◆ Fragment dokumentu:
======

Forum Stowarzyszenia Pomocy Królikom

Porady => Archiwum działu Porady => Wątek zaczęty przez: buła w Sierpień 25, 2009, 18:31:05 pm

Tytuł: No to mamy nowego domownika :)
Wiadomość wysłana przez: buła w Sierpień 25, 2009, 18:31:05 pm
Wczoraj dołączyła do naszej rodzinki 3-letnia Bufisia, całą drogę grzecznie siedziała w transporterku, po przyjezdzie tymczasowo zamieszkała w zagródce, w kuchni. Po odpoczynku, przekąszeniu, napiciu sie i obobkowaniu kuchni  :lol  Bufisia zaczęła zwiedzanie, pędem obleciała całe mieszkanie zagladając i obwąchując każdy kąt, nie zdążyłam nawet zareagować gdy wpadła do pokoju, gdzie siedział moj Kicol, truchtem przebiegła mu  przed nosem filuternie zadzierając ogonek i nie zwracając na niego najmniejszej uwagi, Kicuś natomiast był tak zaskoczony, że siedział jak wmurowany a po chwili uciekł do siebie  :rotfl2     Tak się zakończyła pierwsza niezaplanowana konfrontacja.

Dzisiaj wychodząc z kuchni, diablica jedna, wykorzystała okazję i przemknęła między moimi nogami prosto do pokoju Kicka, ten siedział w tunelu wiklinowym i początkowo nic nie zauważył, zorientował się dopiero wtedy, gdy Bufi przeleciawszy cały pokój wparowała do jego zagrody i po obwąchaniu wszystkiego oraz zostawieniu swojego śladu w jego kuwecie miałą zamiar ją opuścić... Gonitwa głównie odbywała sie wokół stolika, zakończyła sie kłapnięciem  Bufisi w zad i wyrwaniem odrobiny futra, panienka uciekła do kuchni i do wieczora nos wychylała jedynie do przedpokoju, skąd obserwowały się z odległości :lol

Napiszcie proszę, czy jutro można je wziaść razem na neutralny teren czy jeszcze odczekać  :hmmm , póki co poznaja swoje zapachy i mają ze sobą kontakt wzrokowy.
Kicus mimo, ze bezjajeczny jest nadal bardzo terytorialny, taki typowy pan i władca :)
Oby zaprzyjaznianie odbyło sie w miarę szybko i bezboleśnie

Zdjęcia wkrótce :)
Tytuł: No to mamy nowego domownika :)
Wiadomość wysłana przez: nuka w Sierpień 25, 2009, 19:11:05 pm
Myślę, że jeszcze trochę powinnaś poczekać z zaprzyjaźnianiem.
Malutka wydaje się odważną dzielną królewną:)
Wygłaszcz towarzystwo i pamiętaj o obiecanych fotkach
Tytuł: No to mamy nowego domownika :)

======

◆ Przekazane zapisy:
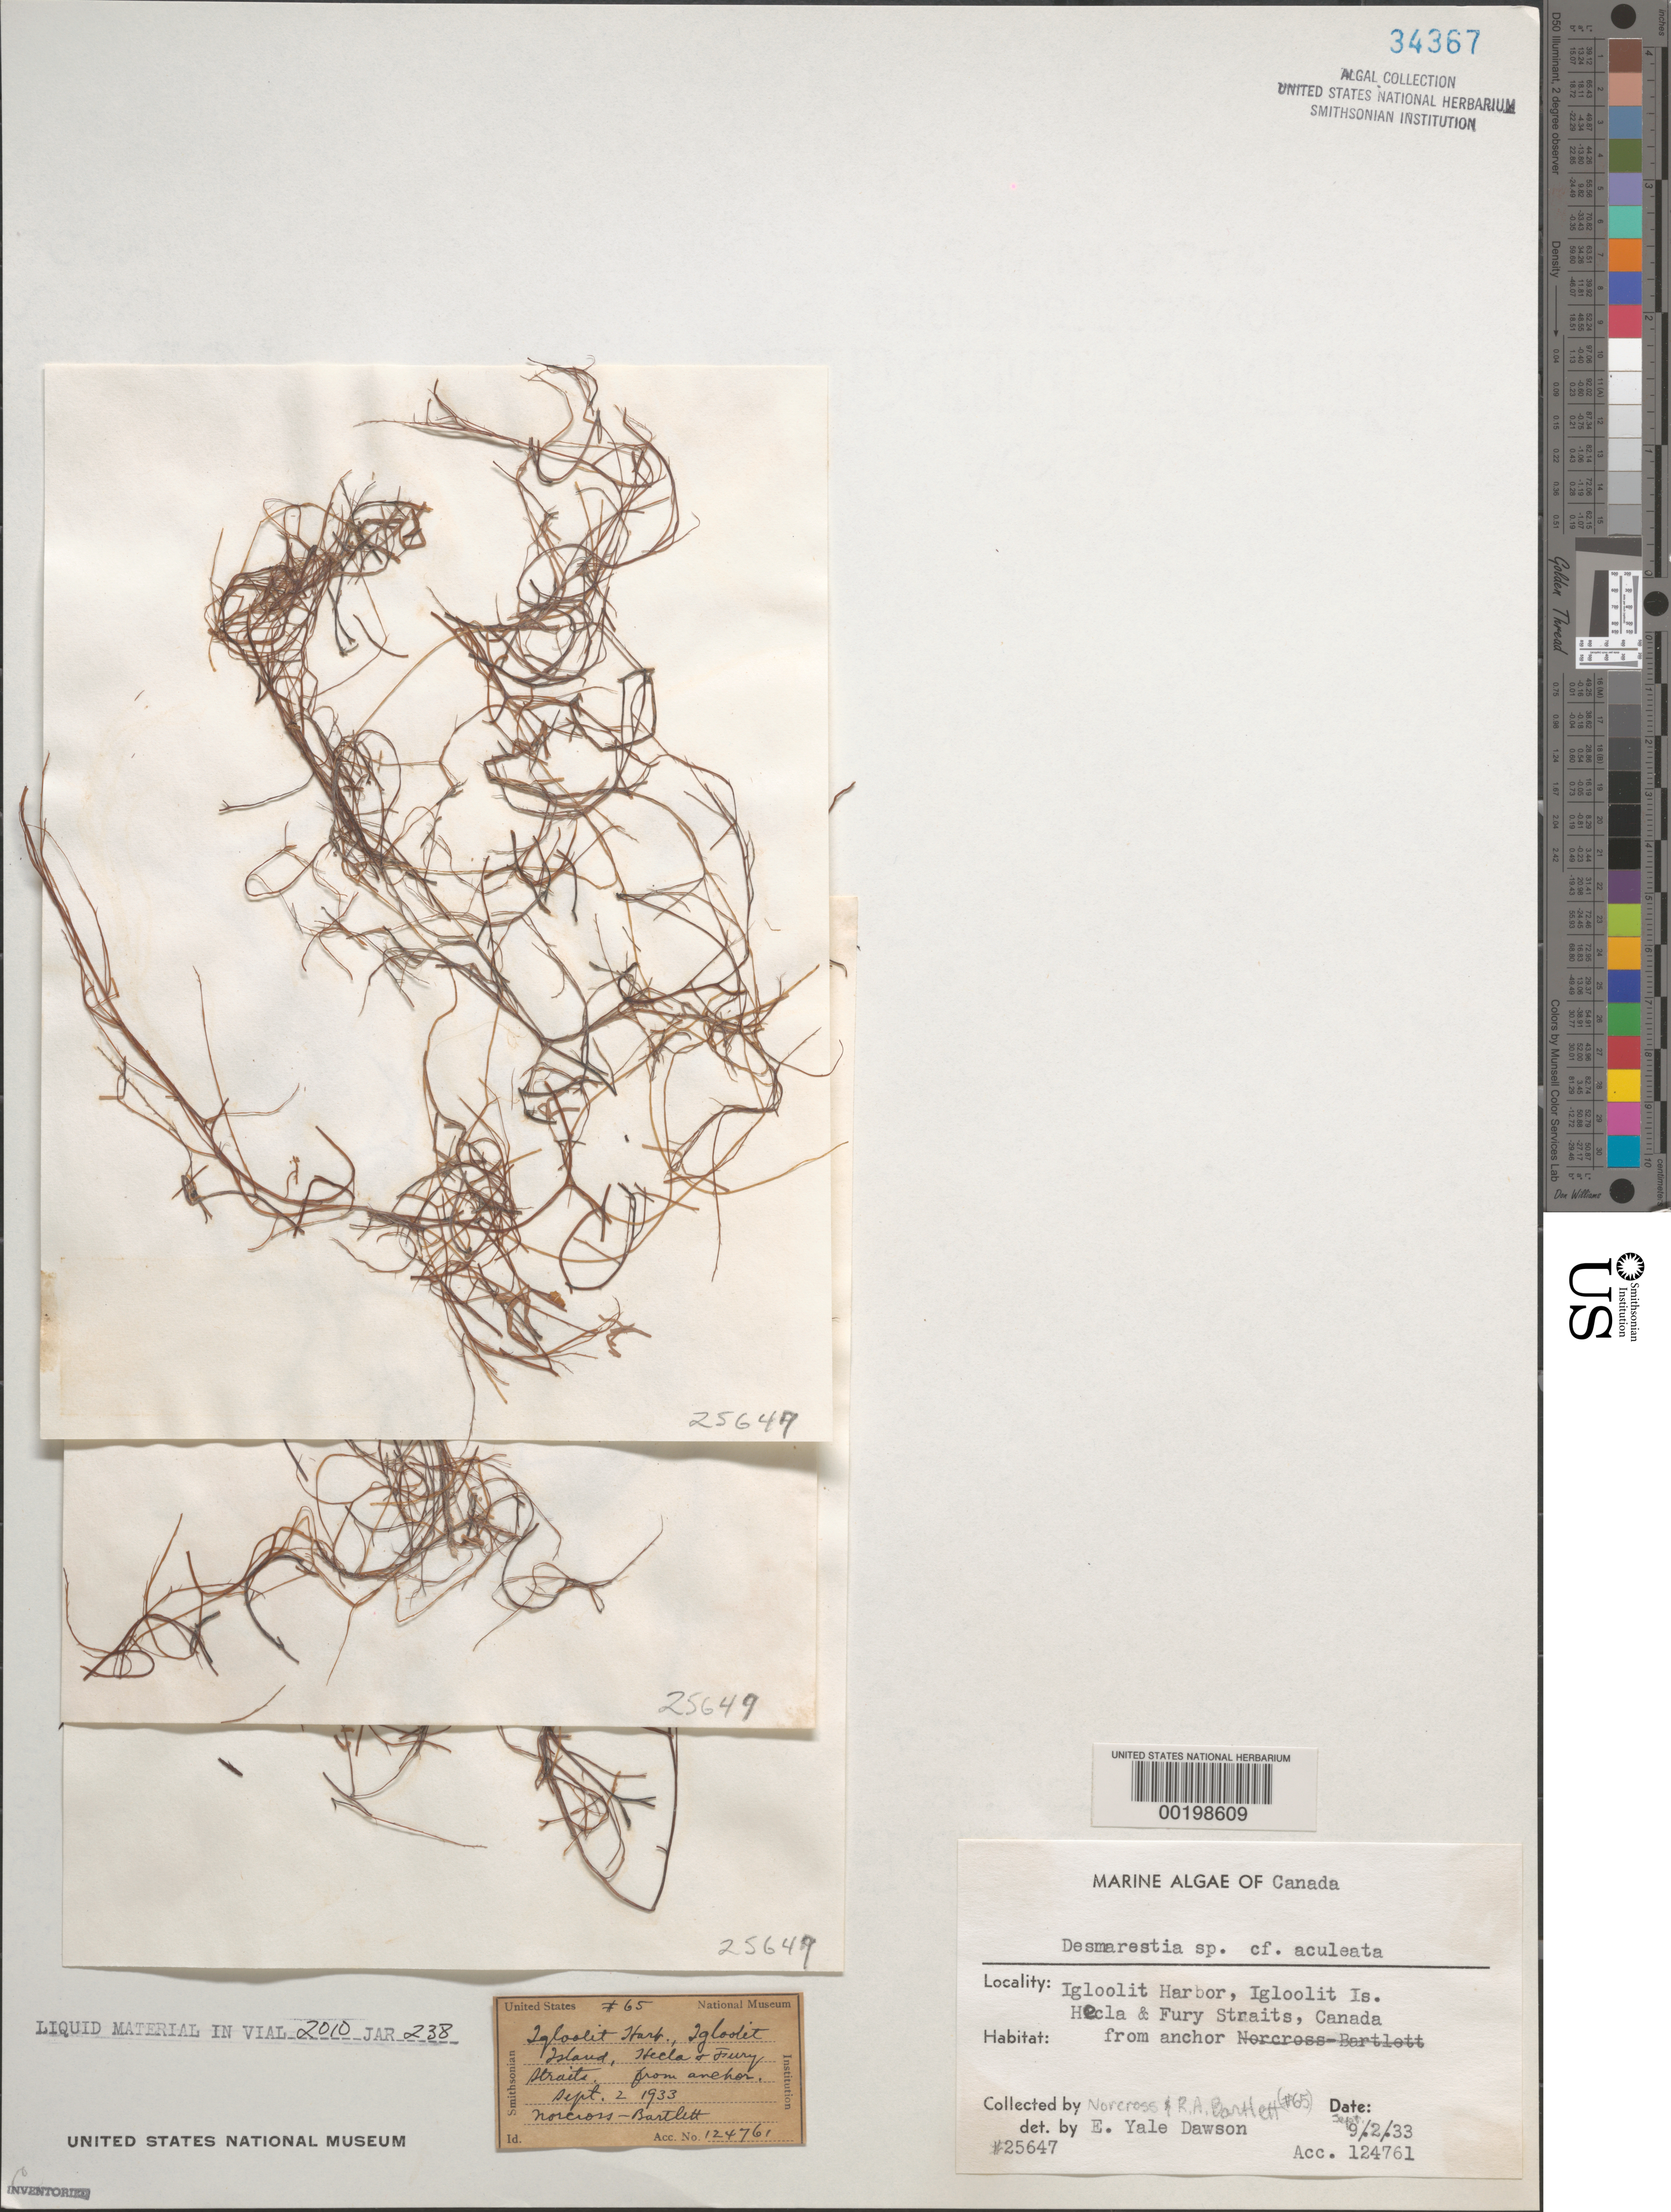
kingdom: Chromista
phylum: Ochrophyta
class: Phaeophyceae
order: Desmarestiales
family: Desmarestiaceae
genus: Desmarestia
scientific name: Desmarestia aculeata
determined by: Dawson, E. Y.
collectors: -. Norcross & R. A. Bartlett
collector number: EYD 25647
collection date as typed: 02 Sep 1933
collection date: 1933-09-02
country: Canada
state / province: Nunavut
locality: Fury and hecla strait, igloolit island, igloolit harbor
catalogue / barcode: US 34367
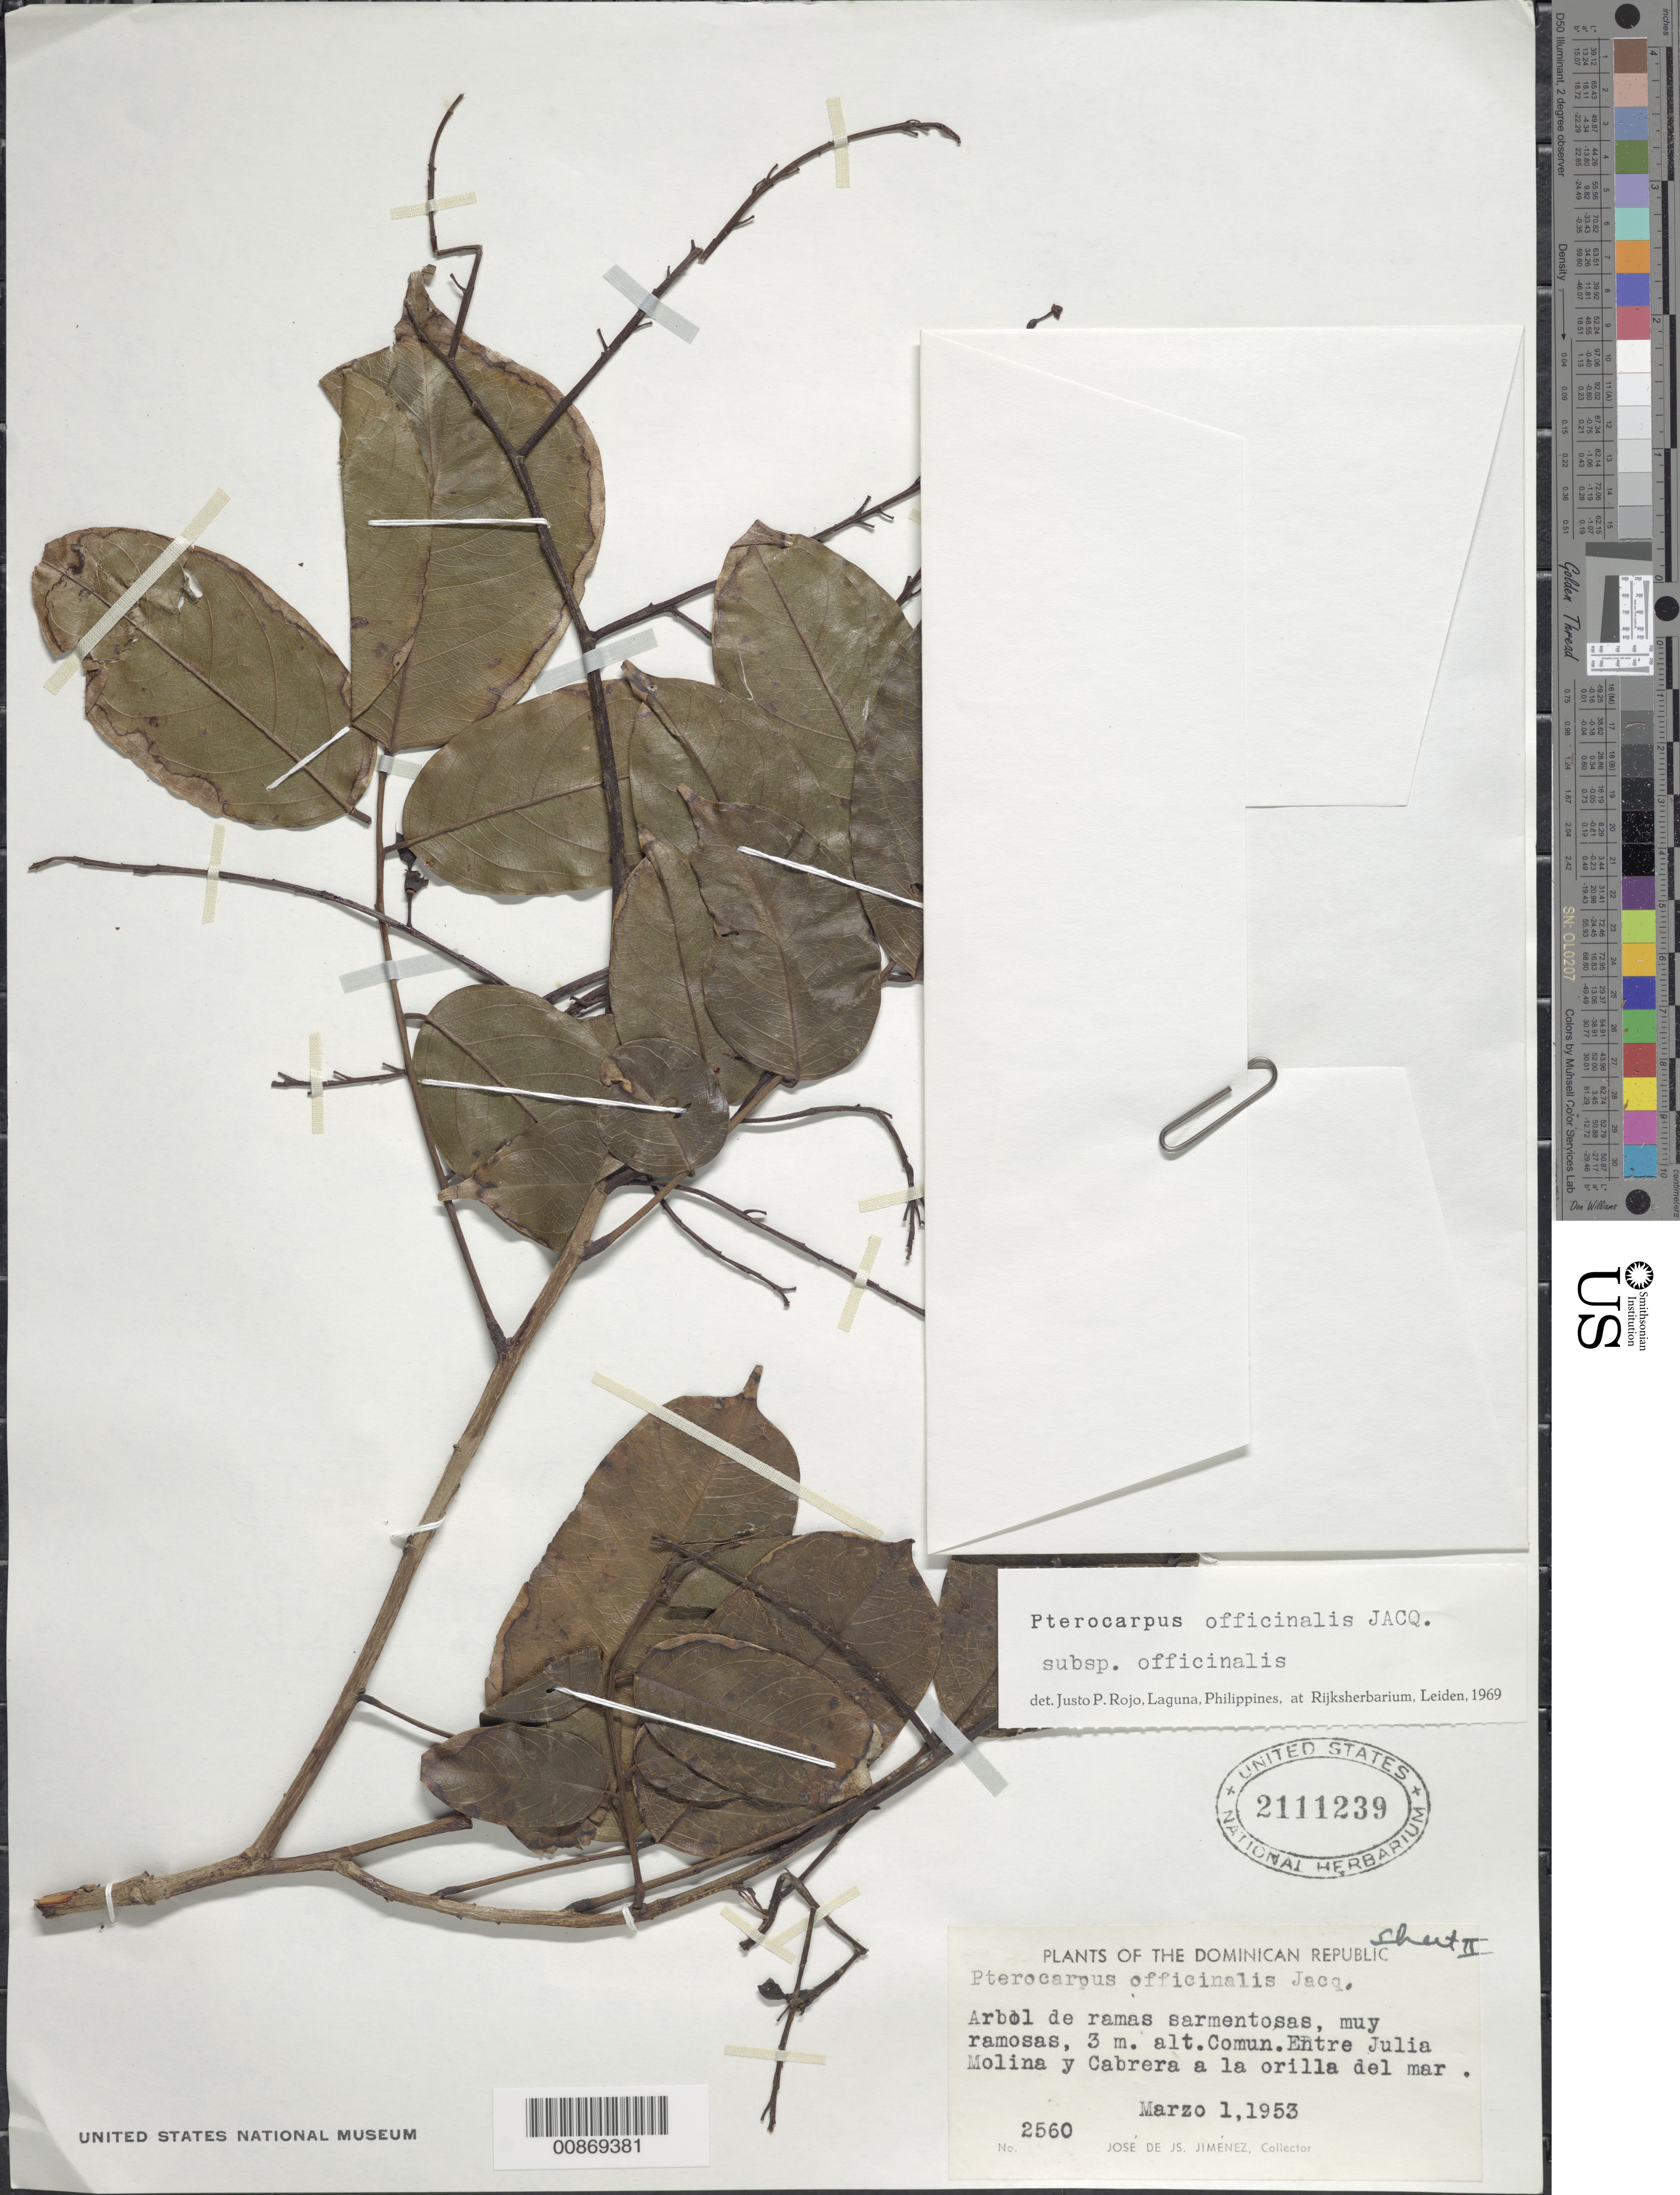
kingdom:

======

◆ Co należy zrobić: Gdzie według wątku forum o nowym króliku Bufisia tymczasowo zamieszkała po przyjeździe?

◆ Pełne rozwiązanie: W zagródce w kuchni.